_GIVEN REQUEST_
Rewrite the part of the data that opens with the line containing "scientific name: Coccoloba wrightii" and closes at the end of the data, replacing "locality" with "site" and changing nothing else.

Stored records
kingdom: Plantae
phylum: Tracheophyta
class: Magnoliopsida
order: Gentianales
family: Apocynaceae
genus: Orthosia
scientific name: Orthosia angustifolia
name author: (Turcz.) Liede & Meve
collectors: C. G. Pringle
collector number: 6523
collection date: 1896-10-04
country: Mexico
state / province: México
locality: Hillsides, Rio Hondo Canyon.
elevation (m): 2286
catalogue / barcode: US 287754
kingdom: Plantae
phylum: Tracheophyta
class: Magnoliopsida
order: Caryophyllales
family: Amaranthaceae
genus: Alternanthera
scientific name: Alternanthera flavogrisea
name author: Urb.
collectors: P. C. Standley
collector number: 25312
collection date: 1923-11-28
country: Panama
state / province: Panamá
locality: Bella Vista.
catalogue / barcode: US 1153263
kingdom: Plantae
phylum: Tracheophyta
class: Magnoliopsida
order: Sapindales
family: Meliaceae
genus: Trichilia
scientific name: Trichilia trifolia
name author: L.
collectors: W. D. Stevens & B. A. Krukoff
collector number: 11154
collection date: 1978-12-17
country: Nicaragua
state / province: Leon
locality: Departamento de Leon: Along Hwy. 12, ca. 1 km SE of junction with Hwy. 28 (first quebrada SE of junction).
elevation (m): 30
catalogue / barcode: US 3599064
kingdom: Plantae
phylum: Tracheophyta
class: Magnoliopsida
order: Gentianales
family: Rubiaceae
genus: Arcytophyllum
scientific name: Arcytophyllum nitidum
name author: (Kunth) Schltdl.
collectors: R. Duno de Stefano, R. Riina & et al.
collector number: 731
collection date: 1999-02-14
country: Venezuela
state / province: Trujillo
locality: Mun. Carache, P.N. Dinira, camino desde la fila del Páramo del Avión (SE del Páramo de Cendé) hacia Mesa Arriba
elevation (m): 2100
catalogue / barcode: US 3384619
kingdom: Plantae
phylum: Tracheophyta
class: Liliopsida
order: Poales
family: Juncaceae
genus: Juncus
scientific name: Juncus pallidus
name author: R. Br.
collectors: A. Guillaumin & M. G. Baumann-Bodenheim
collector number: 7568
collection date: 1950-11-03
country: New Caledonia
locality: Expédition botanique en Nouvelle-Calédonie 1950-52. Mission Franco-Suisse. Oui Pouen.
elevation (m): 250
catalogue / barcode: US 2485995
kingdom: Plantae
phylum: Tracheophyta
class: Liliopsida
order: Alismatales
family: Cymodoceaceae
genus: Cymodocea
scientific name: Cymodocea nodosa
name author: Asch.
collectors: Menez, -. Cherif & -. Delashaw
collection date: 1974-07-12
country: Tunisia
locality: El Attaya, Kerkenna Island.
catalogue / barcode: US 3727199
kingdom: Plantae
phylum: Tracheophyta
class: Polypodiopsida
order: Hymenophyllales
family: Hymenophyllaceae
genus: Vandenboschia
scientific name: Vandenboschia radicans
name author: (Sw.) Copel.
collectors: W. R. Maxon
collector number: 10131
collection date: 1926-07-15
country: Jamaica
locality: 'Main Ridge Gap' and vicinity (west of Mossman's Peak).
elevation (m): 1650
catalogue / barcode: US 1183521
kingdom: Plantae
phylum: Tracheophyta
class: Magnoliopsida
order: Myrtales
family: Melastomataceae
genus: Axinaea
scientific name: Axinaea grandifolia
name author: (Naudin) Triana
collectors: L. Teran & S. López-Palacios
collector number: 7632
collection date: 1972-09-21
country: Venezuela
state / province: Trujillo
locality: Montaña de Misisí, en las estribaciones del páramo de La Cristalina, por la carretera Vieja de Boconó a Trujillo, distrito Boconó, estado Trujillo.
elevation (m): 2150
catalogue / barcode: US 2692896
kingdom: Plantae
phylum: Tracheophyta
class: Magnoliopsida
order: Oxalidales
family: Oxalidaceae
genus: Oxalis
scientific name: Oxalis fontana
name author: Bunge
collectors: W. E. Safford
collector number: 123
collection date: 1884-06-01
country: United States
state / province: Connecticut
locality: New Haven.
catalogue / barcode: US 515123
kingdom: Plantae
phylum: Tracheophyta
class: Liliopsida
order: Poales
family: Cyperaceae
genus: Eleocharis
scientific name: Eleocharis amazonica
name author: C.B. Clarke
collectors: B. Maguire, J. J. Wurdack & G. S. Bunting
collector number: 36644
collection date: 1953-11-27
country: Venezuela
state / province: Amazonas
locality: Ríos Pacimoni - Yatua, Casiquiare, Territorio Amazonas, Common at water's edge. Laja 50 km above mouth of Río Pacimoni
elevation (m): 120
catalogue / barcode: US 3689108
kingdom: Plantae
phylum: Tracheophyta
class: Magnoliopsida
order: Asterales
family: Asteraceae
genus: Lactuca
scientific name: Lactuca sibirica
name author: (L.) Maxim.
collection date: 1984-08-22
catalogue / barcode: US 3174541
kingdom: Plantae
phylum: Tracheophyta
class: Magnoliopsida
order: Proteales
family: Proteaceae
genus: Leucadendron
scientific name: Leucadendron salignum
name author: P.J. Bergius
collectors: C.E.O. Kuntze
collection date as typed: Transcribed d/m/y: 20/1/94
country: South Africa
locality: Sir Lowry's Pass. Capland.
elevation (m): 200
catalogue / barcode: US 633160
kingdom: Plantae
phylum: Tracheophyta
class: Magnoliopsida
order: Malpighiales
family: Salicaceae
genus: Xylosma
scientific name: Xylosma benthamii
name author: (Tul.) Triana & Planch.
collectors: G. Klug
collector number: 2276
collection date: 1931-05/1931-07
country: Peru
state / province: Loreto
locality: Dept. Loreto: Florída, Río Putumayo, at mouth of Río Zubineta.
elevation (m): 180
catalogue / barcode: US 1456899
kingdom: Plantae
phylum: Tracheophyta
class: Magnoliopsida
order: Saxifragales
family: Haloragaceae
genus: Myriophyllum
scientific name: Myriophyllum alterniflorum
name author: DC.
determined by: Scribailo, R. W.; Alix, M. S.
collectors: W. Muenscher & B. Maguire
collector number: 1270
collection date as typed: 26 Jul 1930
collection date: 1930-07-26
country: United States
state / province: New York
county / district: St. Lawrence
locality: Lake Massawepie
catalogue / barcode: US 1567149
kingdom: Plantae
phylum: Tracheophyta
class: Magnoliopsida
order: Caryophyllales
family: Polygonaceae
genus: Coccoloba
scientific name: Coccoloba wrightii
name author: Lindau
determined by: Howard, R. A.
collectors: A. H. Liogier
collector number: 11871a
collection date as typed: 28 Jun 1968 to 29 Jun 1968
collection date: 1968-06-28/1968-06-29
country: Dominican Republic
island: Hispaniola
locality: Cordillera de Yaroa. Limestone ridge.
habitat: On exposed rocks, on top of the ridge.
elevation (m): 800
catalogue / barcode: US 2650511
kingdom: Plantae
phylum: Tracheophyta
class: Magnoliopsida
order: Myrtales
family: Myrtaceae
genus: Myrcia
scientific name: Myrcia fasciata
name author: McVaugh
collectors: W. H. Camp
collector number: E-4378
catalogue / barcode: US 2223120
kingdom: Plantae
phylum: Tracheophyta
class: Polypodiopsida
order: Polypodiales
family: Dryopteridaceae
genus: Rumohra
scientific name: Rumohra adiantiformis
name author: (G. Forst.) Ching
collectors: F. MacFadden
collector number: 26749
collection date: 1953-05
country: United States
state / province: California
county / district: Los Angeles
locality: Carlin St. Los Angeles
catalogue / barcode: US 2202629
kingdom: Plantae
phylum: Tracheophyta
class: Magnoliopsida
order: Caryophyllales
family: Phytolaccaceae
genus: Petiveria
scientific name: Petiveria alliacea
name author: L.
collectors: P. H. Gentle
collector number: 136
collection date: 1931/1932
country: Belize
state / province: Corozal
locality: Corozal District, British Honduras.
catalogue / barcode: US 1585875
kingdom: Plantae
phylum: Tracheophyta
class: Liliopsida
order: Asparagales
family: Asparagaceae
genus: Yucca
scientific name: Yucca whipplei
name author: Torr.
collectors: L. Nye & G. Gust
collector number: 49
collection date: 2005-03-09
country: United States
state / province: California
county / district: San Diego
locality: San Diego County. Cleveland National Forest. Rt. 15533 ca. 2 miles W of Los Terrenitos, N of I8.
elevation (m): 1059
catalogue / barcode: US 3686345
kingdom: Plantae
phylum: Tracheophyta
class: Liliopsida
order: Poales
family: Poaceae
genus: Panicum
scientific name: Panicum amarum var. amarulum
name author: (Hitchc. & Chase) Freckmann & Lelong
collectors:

_EXERCISE SOLUTION_
scientific name: Coccoloba wrightii
name author: Lindau
determined by: Howard, R. A.
collectors: A. H. Liogier
collector number: 11871a
collection date as typed: 28 Jun 1968 to 29 Jun 1968
collection date: 1968-06-28/1968-06-29
country: Dominican Republic
island: Hispaniola
site: Cordillera de Yaroa. Limestone ridge.
habitat: On exposed rocks, on top of the ridge.
elevation (m): 800
catalogue / barcode: US 2650511
kingdom: Plantae
phylum: Tracheophyta
class: Magnoliopsida
order: Myrtales
family: Myrtaceae
genus: Myrcia
scientific name: Myrcia fasciata
name author: McVaugh
collectors: W. H. Camp
collector number: E-4378
catalogue / barcode: US 2223120
kingdom: Plantae
phylum: Tracheophyta
class: Polypodiopsida
order: Polypodiales
family: Dryopteridaceae
genus: Rumohra
scientific name: Rumohra adiantiformis
name author: (G. Forst.) Ching
collectors: F. MacFadden
collector number: 26749
collection date: 1953-05
country: United States
state / province: California
county / district: Los Angeles
site: Carlin St. Los Angeles
catalogue / barcode: US 2202629
kingdom: Plantae
phylum: Tracheophyta
class: Magnoliopsida
order: Caryophyllales
family: Phytolaccaceae
genus: Petiveria
scientific name: Petiveria alliacea
name author: L.
collectors: P. H. Gentle
collector number: 136
collection date: 1931/1932
country: Belize
state / province: Corozal
site: Corozal District, British Honduras.
catalogue / barcode: US 1585875
kingdom: Plantae
phylum: Tracheophyta
class: Liliopsida
order: Asparagales
family: Asparagaceae
genus: Yucca
scientific name: Yucca whipplei
name author: Torr.
collectors: L. Nye & G. Gust
collector number: 49
collection date: 2005-03-09
country: United States
state / province: California
county / district: San Diego
site: San Diego County. Cleveland National Forest. Rt. 15533 ca. 2 miles W of Los Terrenitos, N of I8.
elevation (m): 1059
catalogue / barcode: US 3686345
kingdom: Plantae
phylum: Tracheophyta
class: Liliopsida
order: Poales
family: Poaceae
genus: Panicum
scientific name: Panicum amarum var. amarulum
name author: (Hitchc. & Chase) Freckmann & Lelong
collectors:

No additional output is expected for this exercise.